CRIS: Anch’io sto pensando di regatare in futuro in laser 4000, nella nostra zona XV c’è un bel gruppo di barche, e con il poco tempo a disposizione è possibile regatare sul lago di Como ad un buon livello.
Come avete iniziato ad andare in barca?
CRIS: Ho iniziato a 12 anni sull’optimist e 420, e a regatare a 18 sul laser radiale.
TEX: Ho incontrato Paola e Silvana che, con fare gentile mi hanno chiesto il primo giorno che mettevo piede su un lago: Oggi regatate anche voi? E’ cosà fù… Io e Roberto Faucitano con il mutino corto in aprile del ‘99 regatammo utimissimi in una gelida giornata di Tivano….
Chi considerate come i vostri maestri?
CRIS: Tutte le persone che mi hanno aiutata in questi anni a diventare una velista, allenatori, amici, e i miei genitori.

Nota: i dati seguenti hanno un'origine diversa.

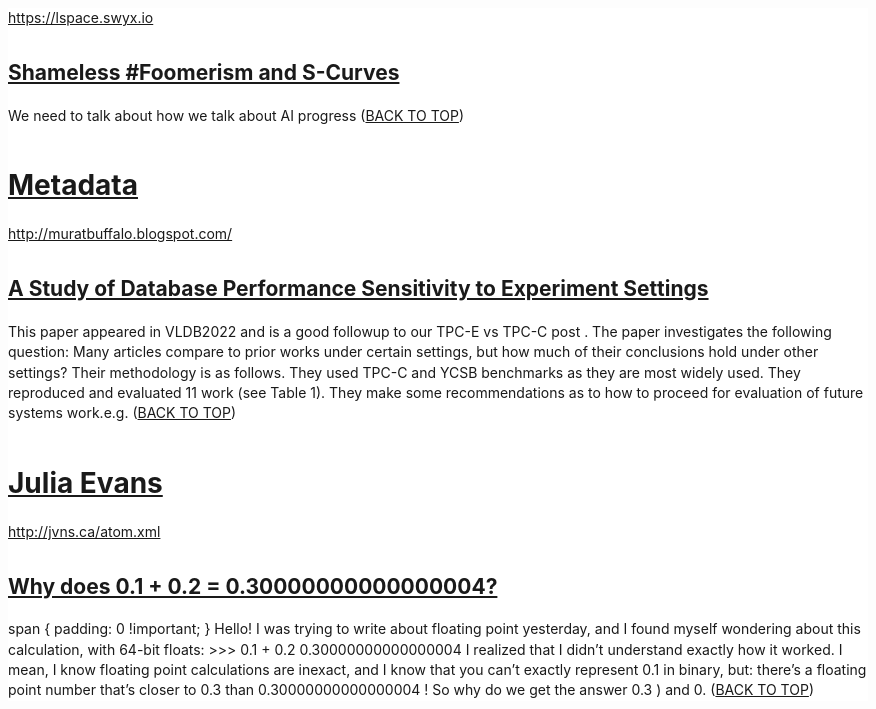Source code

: https://lspace.swyx.io



<a name="16565711a28348493995290cb5e5f3a1" />

## [Shameless #Foomerism and S-Curves](https://lspace.swyx.io/p/ok-foomer)


We need to talk about how we talk about AI progress
 ([BACK TO TOP](#toc_16565711a28348493995290cb5e5f3a1))



<a name="c75a288075aba4f0ef3c2cbc4763a187" />

# [Metadata](http://muratbuffalo.blogspot.com/)

http://muratbuffalo.blogspot.com/



<a name="0a78754ca9cf49adf77ecef6bde7ef53" />

## [ A Study of Database Performance Sensitivity to Experiment Settings](http://muratbuffalo.blogspot.com/2023/02/a-study-of-database-performance.html)


This paper appeared in VLDB2022 and is a good followup to our TPC-E vs TPC-C post . The paper investigates the following question: Many articles compare to prior works under certain settings, but how much of their conclusions hold under other settings? Their methodology is as follows. They used TPC-C and YCSB benchmarks as they are most widely used. They reproduced and evaluated 11 work (see Table 1). They make some recommendations as to how to proceed for evaluation of future systems work.e.g.
 ([BACK TO TOP](#toc_0a78754ca9cf49adf77ecef6bde7ef53))



<a name="6711cac74c9ca9f828bdb1b3a557f304" />

# [Julia Evans](http://jvns.ca/atom.xml)

http://jvns.ca/atom.xml



<a name="46c7292872f99967c99b3e5af0cf2039" />

## [Why does 0.1 &#43; 0.2 = 0.30000000000000004?](https://jvns.ca/blog/2023/02/08/why-does-0-1-plus-0-2-equal-0-30000000000000004/)


span { padding: 0 !important; } Hello! I was trying to write about floating point yesterday, and I found myself wondering about this calculation, with 64-bit floats: &gt;&gt;&gt; 0.1 &#43; 0.2 0.30000000000000004 I realized that I didn’t understand exactly how it worked. I mean, I know floating point calculations are inexact, and I know that you can’t exactly represent 0.1 in binary, but: there’s a floating point number that’s closer to 0.3 than 0.30000000000000004 ! So why do we get the answer 0.3 ) and 0.
 ([BACK TO TOP](#toc_46c7292872f99967c99b3e5af0cf2039))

Grazie a tutti.
TEX:L’arte di guardare sempre tutto e tutti, Silvia Ferri che mi ha dato la passione per il mare e Cristina naturalmente.
Un sogno per il futuro?
CRIS:Più diffusione allo sport della vela, vorrei vedere navigare più barche nei mari italiani e regate con più partecipanti.
TEX:Fare una regata sul laser 2 e al timone mettere dietro Cristina…… oppure fare una regata con una Gatta a prua.